Of course the bardos of death are much deeper states of consciousness than the sleep & dream states, & far more powerful moments, but their relative levels of subtlety correspond & show the kind of links & parallels that exist between all the different levels of consciousness. Masters often use this particular comparison to show just how difficult it is to maintain awareness during the bardo states. How many of us are aware of the change in consciousness when we fall asleep? Or of the moments of sleep before dreams begin? How many of us are aware even when we dream that we are dreaming? Imagine then, how difficult it will be to remain aware during the turmoil of the bardo of death.

How your mind is in the sleep & dream state indicates how your mind will be in the corresponding bardo states; for example, the way in which you react to dreams, nightmares & difficulties now shows how you might react after you die.

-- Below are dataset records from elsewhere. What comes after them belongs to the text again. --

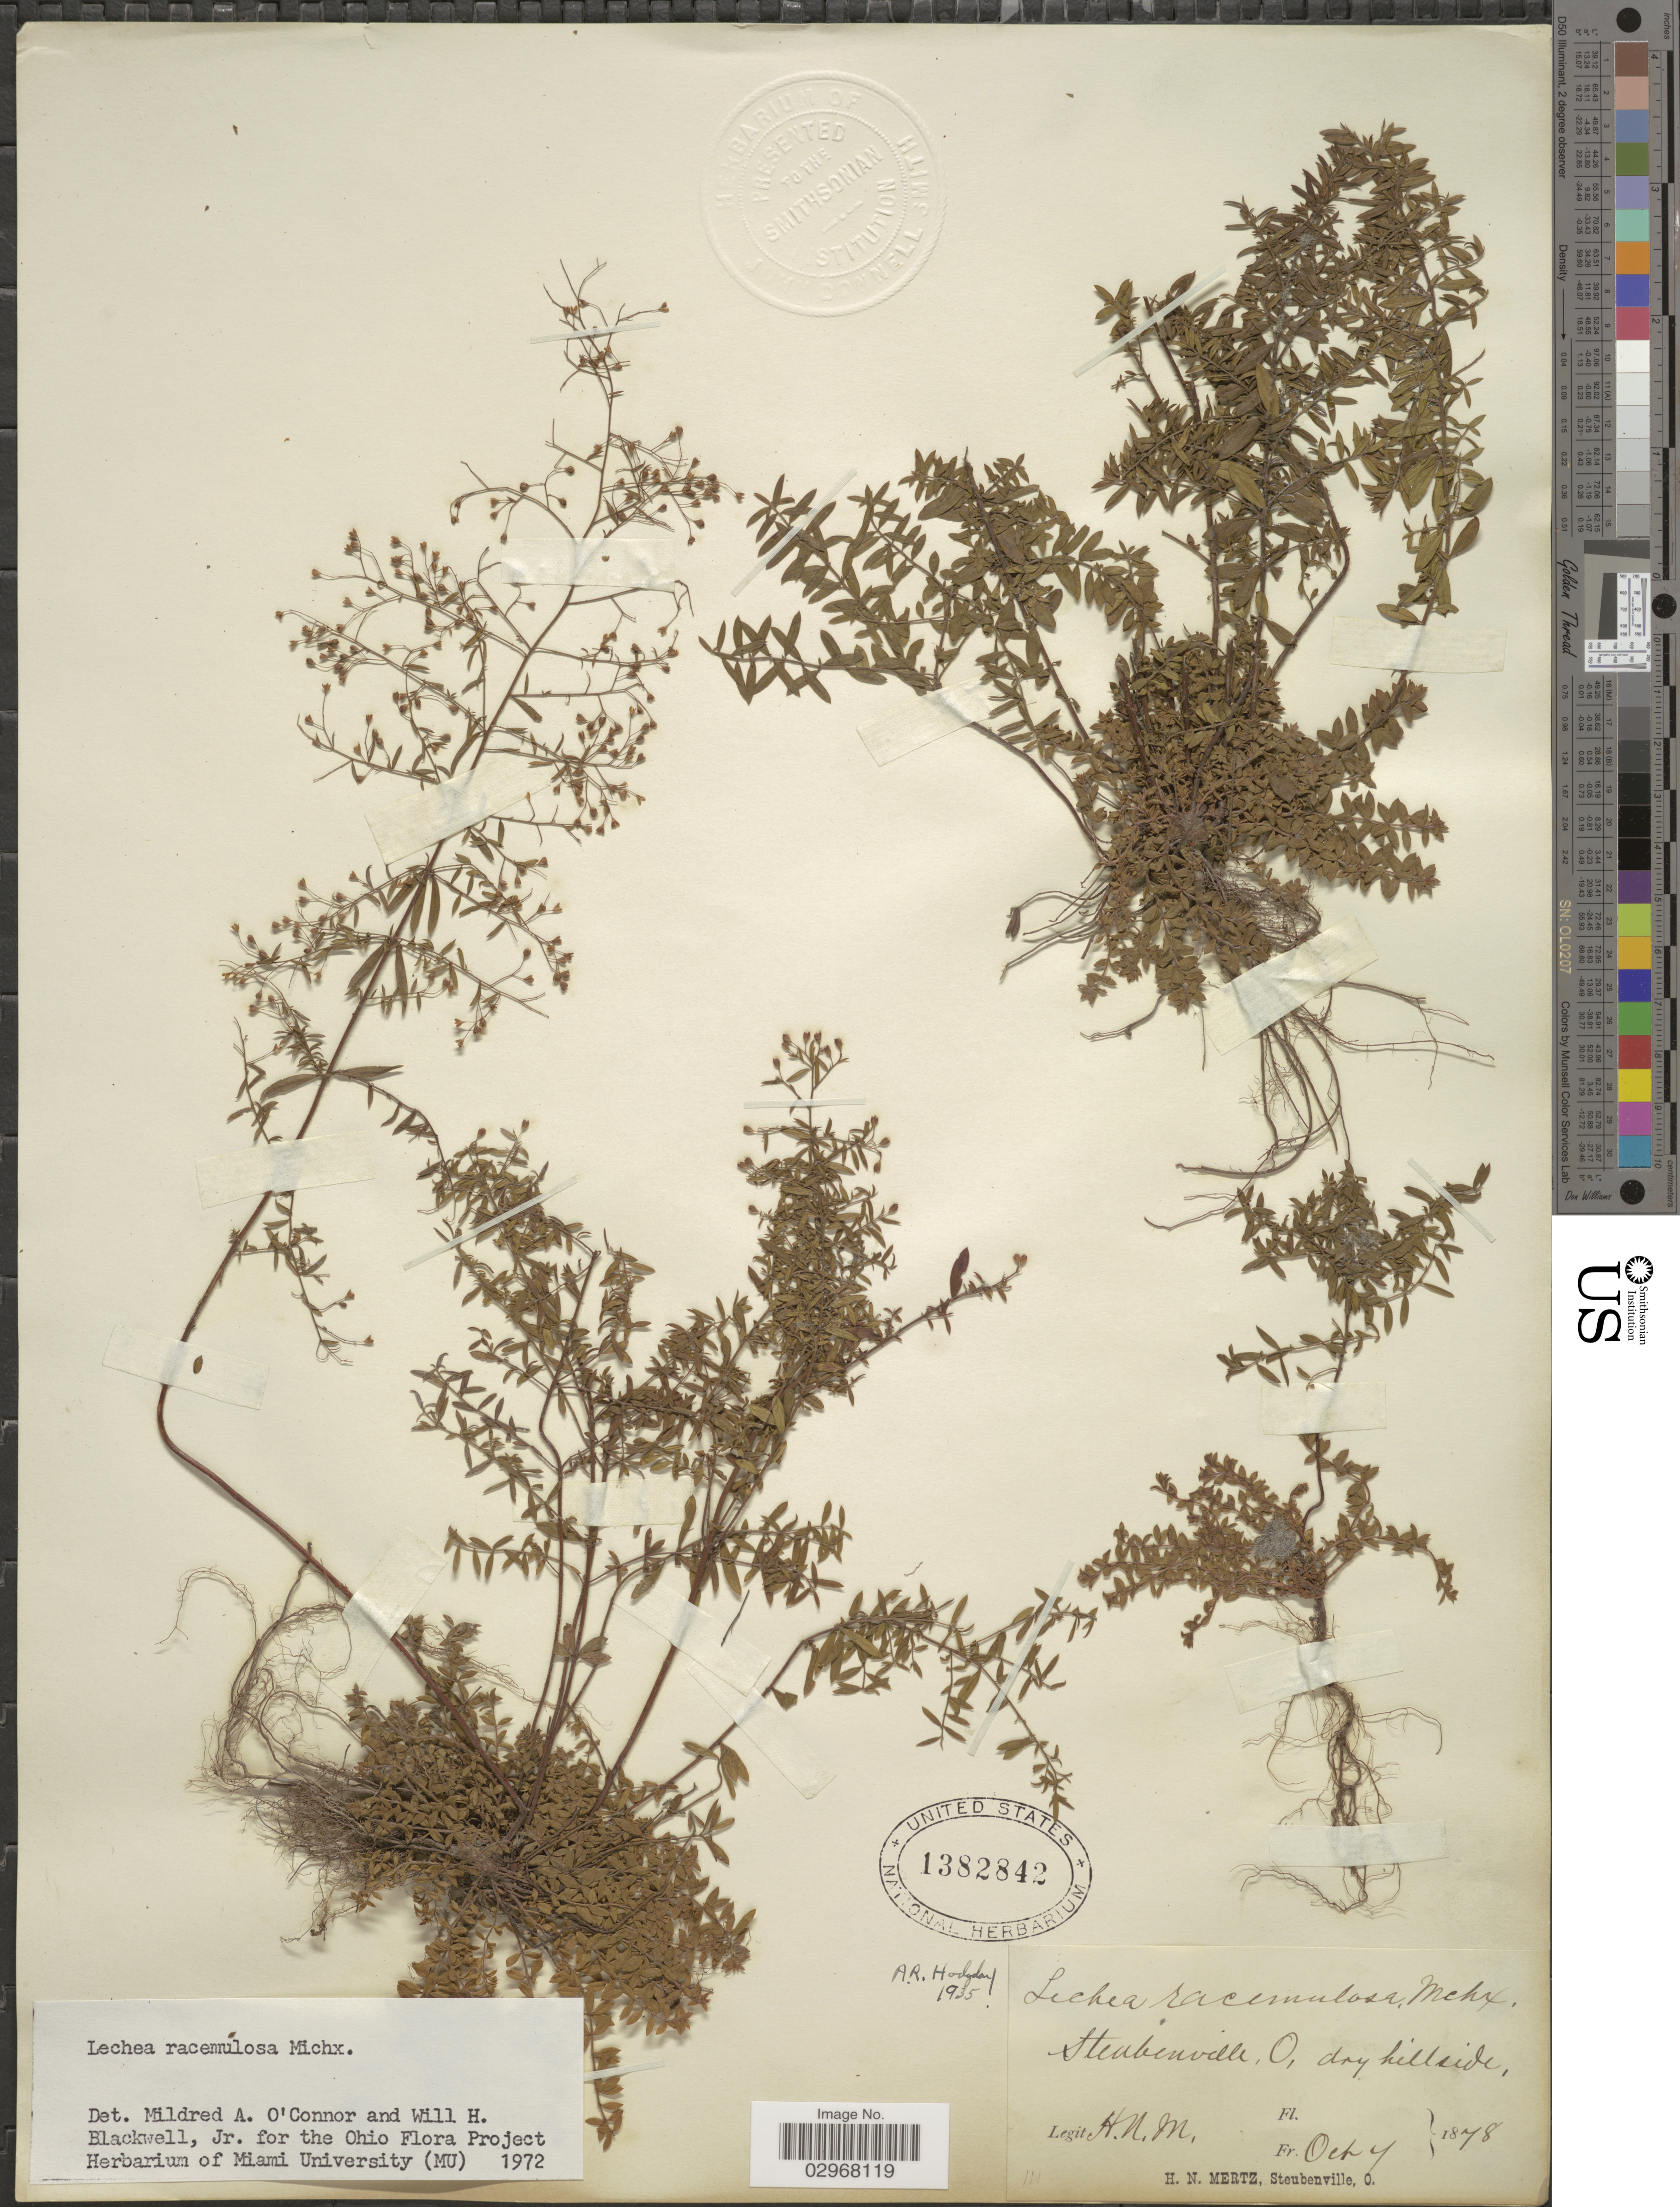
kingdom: Plantae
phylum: Tracheophyta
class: Magnoliopsida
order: Malvales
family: Cistaceae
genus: Lechea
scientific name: Lechea racemulosa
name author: Michx.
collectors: H. Mertz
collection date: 1878-10-07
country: United States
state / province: Ohio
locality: Steubenville.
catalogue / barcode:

This is why the yoga of sleep & dream plays such an important part in the preparation for death. What a real practitioner seeks to do is to keep, unfailing & unbroken, his or her awareness of the nature of mind throughout the day & night, & so use directly the different phases of sleep & dream to recognise & become familiar with what will happen in the bardos during & after death.

So we find 2 other bardos often included within the natural bardo of this life: the bardo of sleep & dream, & the bardo of meditation. Meditation is the practice of the day & sleep & dream yoga the practices of the night. In the tradition to which the Tibetan Book of the Dead belongs, these 2 are added to the 4 Bardos to make a series of 6 Bardos.